If you need your users to publish from their browsers only with certain video codec, you can indicate that by setting "videocodecs" parameter. E.g. to make server accept only H.264 you can set it like this:
https://your_host/live/whip?whipauth=login:password&videocodecs=h264
If you are ready to accept either H.264 or VP8, use comma in that parameter's value:
https://your_host/live/whip?whipauth=login:password&videocodecs=h264,vp8
5. Generating output
5.1 Direct output via limited protocols
- MPEG2TS-based protocols: MPEG-TS over UDP multicast, SRT and RIST, to be played via VLC or ffmpeg.
- SLDP: the protocol supports Opus, it can be played in SLDP web player on Windows, Linux and Android.
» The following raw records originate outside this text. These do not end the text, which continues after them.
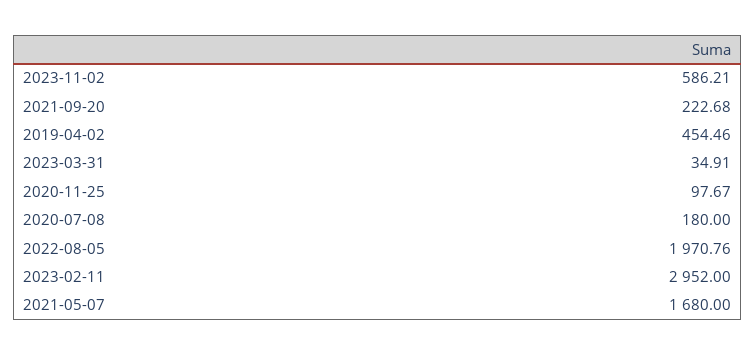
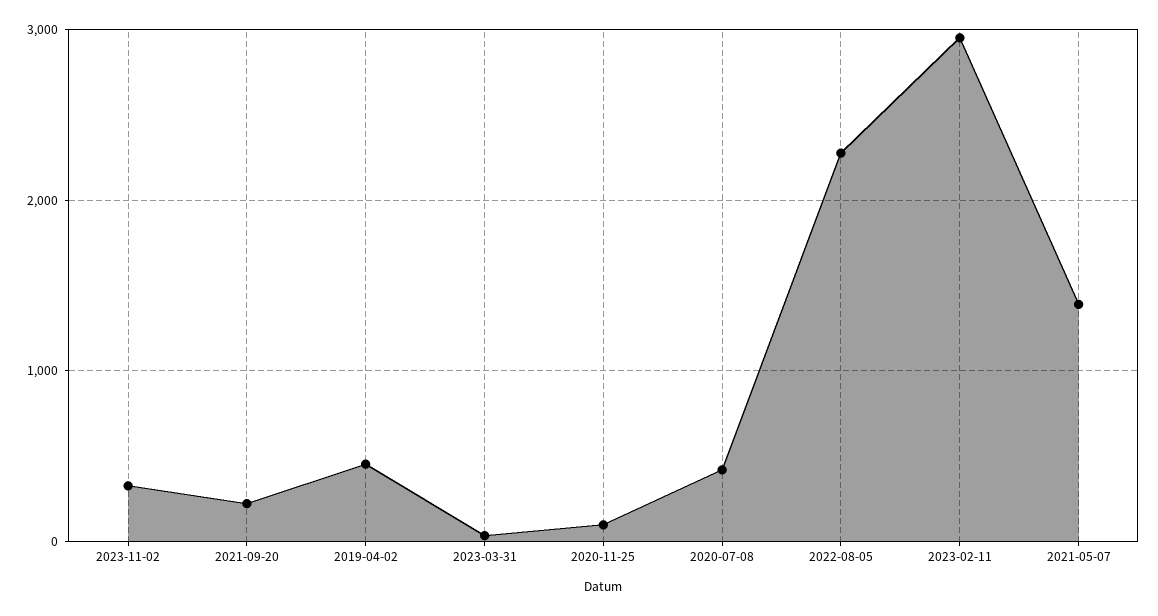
  {
-   "2023-11-02": 586.21,
+   "2023-11-02": 300,
    "2021-09-20": 222.68,
    "2019-04-02": 454.46,
    "2023-03-31": 34.91,
    "2020-11-25": 97.67,
-   "2020-07-08": 180,
+   "2020-07-08": 400,
-   "2022-08-05": 1970.76,
+   "2022-08-05": 2300,
    "2023-02-11": 2952,
-   "2021-05-07": 1680
+   "2021-05-07": 1400
  }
5.2 Full-featured transcoded output
5.4 Notice on packet loss
6. Network-related and general parameters
By default, Nimble Streamer works in ice-lite mode.
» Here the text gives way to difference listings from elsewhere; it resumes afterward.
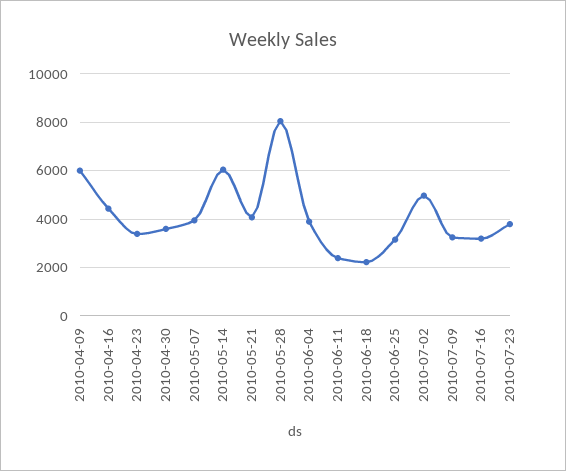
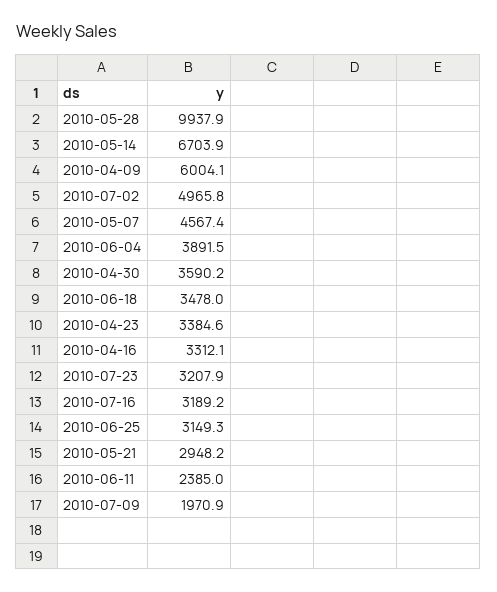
  {
    "2010-04-09": 6004.1,
-   "2010-04-16": 4500,
+   "2010-04-16": 3312.1,
    "2010-04-23": 3384.6,
    "2010-04-30": 3590.2,
-   "2010-05-07": 4000,
+   "2010-05-07": 4567.4,
-   "2010-05-14": 6000,
+   "2010-05-14": 6703.9,
-   "2010-05-21": 4000,
+   "2010-05-21": 2948.2,
-   "2010-05-28": 8000,
+   "2010-05-28": 9937.9,
    "2010-06-04": 3891.5,
    "2010-06-11": 2385,
-   "2010-06-18": 2250,
+   "2010-06-18": 3478,
    "2010-06-25": 3149.3,
    "2010-07-02": 4965.8,
-   "2010-07-09": 3250,
+   "2010-07-09": 1970.9,
    "2010-07-16": 3189.2,
-   "2010-07-23": 3750
+   "2010-07-23": 3207.9
  }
If Nimble server instance runs on a host with public IP address then additional configuration is not needed.
If a server instance runs on Amazon EC2 then you'll need to create an additional config file at /etc/nimble/whip_input.json and add the following JSON there:
{
"NAT1To1IPs":"a.b.c.d",
"NAT1To1CandidateType":"host"
}
where "a.b.c.d" is a public address assigned to AWS server instance. If it has multiple IP addresses, just add them in the same parameters separating by comma like this:
{
"NAT1To1IPs":"a.b.c.d,w.x.y.z",
"NAT1To1CandidateType":"host"
}
This file is processed by Nimble at the beginning of each new publishing session, so you can change it without re-starting the server.
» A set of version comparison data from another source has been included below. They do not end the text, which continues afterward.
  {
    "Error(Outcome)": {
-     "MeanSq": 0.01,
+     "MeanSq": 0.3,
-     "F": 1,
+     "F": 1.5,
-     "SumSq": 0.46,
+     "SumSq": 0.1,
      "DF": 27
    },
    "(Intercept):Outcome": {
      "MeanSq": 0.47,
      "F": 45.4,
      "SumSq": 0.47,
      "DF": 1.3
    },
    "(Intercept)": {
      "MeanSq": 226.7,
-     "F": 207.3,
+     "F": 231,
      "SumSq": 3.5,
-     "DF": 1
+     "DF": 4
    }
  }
To define ports range, you can also add these parameters:
{
"PortMin":1000,}
"PortMax":40000
In this case the candidates will be selected only from the range of ports 1000 to 40000.
If you want to use the same port for all WHIP ingest connections, you can use the following parameter instead of PortMin and PortMax.
{
"ICEUDPMuxPort":1234
}
Notice that you cannot use the same port for both WHIP ingest and WHEP playback simultaneously.
If you use network parameters mentioned above, the combined JSON in this case will be:
{
"NAT1To1IPs":"a.b.c.d",
"NAT1To1CandidateType":"host",
"PortMin":1000,
"PortMax":40000
}
In addition you can use this config file to define supported codecs on the server level instead of defining them per session using SupportedVideoCodecs parameter:
{
"NAT1To1IPs":"a.b.c.d",
"NAT1To1CandidateType":"host",
"PortMin":1000,
"PortMax":40000,
"SupportedVideoCodecs":"vp8,h264"
}
JSON format requires this kind of syntax and if you add them in different blocks or have no commas between parameters, Nimble will not process the config.